New Forests, a Sydney-headquartered real assets investment manager, is investing in conserving and restoring the Kuan Kreng Landscape (KKL) in Thailand, which holds the country’s second largest peat swamp forest area.  The investment is the first for its Tropical Asia Forest Fund 2 (TAFF2).

The KKL has an area of 70,715 hectares and spans three provinces in southern Thailand, Nakhon Si Thammarat, Phatthalung, and Songkhla. More than 60,000 local people depend on fishing and other non-timber forest products from the peat swamp forests for sustenance and livelihoods.

Investors in TAFF2 include Mitsui, Nomura, Asian Development Bank, the Australian government, David and Lucile Packard Foundation, Sumitomo Mitsui Trust Bank, Temasek and TotalEnergies. 

Singapore-based Geoffrey Seeto, managing director of New Forests Asia, says: “KKL is one of Thailand’s largest peatland forest areas with rich flora and fauna and is home to species who are important on a global scale. Implementing impact activities related to climate change, support for communities and rural livelihoods, and protection and enhancement of biodiversity are in alignment with TAFF2’s impact objectives and our investors’ desire to invest in activities that have a positive impact on the environment and communities.”

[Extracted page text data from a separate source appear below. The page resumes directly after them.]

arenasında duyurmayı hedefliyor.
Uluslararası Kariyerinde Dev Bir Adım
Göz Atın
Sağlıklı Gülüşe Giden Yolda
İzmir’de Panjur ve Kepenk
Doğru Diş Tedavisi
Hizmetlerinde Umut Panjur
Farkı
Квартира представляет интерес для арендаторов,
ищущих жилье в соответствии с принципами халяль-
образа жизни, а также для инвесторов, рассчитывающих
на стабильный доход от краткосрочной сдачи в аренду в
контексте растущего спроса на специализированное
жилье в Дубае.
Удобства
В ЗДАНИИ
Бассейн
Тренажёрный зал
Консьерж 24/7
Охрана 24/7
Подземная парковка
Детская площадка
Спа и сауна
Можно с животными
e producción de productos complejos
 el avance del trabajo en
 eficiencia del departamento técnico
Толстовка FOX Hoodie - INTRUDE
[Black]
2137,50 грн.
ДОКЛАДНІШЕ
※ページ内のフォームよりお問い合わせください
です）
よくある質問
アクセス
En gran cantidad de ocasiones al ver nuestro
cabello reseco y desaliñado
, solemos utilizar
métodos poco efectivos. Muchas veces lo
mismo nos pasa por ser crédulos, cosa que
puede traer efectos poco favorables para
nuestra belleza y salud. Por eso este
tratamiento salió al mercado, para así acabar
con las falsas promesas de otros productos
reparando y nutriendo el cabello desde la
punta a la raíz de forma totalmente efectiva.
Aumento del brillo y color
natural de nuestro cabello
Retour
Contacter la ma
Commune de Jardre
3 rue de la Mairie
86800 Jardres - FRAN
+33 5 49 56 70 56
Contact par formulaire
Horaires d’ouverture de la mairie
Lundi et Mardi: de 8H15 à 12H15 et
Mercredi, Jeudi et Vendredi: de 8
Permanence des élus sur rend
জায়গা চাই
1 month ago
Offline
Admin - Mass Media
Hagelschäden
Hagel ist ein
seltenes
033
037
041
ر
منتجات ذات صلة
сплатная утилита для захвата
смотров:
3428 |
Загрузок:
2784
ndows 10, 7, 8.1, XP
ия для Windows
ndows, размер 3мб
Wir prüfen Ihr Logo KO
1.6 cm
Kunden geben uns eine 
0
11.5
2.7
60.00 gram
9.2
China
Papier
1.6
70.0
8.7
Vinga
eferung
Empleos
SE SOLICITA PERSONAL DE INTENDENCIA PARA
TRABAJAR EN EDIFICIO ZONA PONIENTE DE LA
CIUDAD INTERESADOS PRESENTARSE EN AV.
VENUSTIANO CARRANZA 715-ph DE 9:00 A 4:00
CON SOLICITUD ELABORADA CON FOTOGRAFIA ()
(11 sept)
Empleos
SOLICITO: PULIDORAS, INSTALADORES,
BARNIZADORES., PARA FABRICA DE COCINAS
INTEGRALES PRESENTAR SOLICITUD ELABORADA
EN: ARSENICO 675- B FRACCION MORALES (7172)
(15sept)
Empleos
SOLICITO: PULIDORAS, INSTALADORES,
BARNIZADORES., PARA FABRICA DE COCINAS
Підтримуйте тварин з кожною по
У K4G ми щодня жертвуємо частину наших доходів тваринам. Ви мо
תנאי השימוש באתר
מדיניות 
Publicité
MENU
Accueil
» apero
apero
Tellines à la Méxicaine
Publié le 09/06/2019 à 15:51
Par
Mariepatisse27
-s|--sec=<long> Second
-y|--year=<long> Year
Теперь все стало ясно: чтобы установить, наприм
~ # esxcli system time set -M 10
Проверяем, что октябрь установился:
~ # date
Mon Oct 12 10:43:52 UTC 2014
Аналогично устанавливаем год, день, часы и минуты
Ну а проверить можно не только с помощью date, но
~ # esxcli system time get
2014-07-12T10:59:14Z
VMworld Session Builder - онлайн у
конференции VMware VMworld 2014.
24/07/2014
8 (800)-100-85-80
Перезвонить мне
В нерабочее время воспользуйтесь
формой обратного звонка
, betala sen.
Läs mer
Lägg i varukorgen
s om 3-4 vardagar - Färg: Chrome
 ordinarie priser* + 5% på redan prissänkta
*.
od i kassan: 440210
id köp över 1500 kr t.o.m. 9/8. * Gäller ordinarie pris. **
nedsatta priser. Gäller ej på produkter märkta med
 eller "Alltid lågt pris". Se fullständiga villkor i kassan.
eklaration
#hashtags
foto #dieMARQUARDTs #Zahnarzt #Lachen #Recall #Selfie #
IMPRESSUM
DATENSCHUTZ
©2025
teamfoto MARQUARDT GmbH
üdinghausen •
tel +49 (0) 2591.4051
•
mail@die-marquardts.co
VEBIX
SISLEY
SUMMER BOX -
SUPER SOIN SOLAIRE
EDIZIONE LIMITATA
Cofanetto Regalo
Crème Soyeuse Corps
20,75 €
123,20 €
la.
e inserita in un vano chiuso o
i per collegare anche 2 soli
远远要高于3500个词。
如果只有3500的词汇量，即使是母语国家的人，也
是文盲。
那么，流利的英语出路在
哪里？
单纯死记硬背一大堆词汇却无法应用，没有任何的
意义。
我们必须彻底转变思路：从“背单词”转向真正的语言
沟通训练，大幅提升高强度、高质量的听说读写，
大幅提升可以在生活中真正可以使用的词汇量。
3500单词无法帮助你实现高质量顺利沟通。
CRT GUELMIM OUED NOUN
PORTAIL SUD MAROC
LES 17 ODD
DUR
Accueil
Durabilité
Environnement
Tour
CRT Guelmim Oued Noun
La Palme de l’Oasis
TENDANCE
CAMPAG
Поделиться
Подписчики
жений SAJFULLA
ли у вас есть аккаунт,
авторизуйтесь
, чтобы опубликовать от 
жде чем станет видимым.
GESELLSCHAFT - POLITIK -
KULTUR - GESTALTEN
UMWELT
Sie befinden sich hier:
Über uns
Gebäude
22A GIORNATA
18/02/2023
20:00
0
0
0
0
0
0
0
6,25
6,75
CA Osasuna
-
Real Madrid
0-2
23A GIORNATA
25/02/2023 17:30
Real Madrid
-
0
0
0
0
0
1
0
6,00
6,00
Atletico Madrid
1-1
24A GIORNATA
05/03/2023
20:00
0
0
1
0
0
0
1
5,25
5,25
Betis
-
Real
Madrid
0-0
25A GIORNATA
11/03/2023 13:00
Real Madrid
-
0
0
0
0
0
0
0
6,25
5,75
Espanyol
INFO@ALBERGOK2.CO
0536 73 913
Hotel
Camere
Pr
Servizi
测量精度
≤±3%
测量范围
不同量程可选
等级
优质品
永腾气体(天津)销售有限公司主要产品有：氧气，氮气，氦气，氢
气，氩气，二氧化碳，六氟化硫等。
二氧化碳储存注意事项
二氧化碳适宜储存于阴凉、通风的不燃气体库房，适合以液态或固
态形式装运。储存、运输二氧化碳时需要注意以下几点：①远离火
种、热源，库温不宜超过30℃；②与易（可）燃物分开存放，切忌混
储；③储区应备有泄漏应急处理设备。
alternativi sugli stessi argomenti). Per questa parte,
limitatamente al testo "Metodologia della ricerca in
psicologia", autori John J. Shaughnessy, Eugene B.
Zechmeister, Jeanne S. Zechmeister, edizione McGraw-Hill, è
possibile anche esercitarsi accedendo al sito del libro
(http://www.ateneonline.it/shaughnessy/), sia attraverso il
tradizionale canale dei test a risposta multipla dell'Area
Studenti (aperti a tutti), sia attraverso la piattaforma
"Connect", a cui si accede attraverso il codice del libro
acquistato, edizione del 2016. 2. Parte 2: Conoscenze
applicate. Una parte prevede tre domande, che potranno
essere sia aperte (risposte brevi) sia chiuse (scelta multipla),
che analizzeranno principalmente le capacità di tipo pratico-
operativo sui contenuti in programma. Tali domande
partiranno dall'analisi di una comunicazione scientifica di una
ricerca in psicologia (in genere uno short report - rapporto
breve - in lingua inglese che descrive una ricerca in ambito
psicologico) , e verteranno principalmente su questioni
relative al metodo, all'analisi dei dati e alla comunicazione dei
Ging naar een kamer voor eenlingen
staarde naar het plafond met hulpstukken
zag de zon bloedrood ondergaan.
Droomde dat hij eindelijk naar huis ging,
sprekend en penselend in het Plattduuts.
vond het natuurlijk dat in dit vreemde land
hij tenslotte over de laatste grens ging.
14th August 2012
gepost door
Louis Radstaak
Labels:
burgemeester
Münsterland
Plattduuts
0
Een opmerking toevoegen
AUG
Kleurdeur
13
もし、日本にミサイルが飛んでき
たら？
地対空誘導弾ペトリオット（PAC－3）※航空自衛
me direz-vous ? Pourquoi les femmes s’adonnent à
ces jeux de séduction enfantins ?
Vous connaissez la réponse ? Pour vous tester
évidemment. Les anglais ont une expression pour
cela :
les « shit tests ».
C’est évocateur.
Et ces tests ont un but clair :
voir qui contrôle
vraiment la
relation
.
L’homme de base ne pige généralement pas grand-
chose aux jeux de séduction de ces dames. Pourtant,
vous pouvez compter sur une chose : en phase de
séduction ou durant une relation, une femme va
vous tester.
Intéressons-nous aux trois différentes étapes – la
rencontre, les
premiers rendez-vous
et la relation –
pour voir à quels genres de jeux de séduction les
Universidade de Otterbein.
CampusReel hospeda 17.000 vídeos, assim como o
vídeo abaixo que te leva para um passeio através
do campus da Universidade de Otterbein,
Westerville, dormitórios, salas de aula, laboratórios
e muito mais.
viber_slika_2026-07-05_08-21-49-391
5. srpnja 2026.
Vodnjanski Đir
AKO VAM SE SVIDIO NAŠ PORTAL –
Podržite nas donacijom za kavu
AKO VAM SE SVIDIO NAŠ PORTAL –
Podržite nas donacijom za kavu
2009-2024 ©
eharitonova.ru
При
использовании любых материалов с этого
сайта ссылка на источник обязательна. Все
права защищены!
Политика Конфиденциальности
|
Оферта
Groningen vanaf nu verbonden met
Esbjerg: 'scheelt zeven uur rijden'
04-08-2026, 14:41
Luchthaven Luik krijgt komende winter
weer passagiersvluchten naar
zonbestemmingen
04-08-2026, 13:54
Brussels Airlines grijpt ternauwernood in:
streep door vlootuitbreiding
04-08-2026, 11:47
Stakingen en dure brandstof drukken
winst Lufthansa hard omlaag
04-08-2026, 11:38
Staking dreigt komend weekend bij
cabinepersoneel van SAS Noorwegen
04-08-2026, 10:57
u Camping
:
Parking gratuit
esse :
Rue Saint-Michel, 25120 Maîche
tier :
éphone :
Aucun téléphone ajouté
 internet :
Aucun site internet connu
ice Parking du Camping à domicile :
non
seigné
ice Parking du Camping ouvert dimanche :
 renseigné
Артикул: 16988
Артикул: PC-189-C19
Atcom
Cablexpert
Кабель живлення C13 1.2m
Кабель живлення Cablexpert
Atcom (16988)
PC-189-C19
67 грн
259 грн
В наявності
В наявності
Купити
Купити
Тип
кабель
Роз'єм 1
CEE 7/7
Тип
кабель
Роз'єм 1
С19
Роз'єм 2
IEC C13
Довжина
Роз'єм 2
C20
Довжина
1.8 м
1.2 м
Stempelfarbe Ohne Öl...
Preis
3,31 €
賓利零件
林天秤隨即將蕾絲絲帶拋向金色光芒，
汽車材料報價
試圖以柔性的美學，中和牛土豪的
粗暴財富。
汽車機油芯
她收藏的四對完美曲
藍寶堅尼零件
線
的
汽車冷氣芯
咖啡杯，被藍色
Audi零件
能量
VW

Approximately 40% of the KKL landscape is suitable for a carbon project and, according to projections, has the potential to generate on average over 500,000 carbon credits per year.

Two-thirds of the KKL peat swamp forest is degraded due to drainage canal networks associated with agricultural land use, which lowers water tables and causes greenhouse gas emissions from peat oxidation. Fires can also contribute to transboundary haze that reduces air quality in local communities and urban areas such as Bangkok.

New Forests has established a local entity, Restore Nature (Thailand), which works closely with the Thai government and local community groups to design and implement a project that aims to raise the groundwater table in select areas through the construction of semi-permanent canal blocks to restore degraded peatland.

In addition, the project will undertake revegetation and enrichment planting to create biodiversity corridors to support the distribution of fauna and flora. An integrated fire management programme will also be developed as a key component of the project.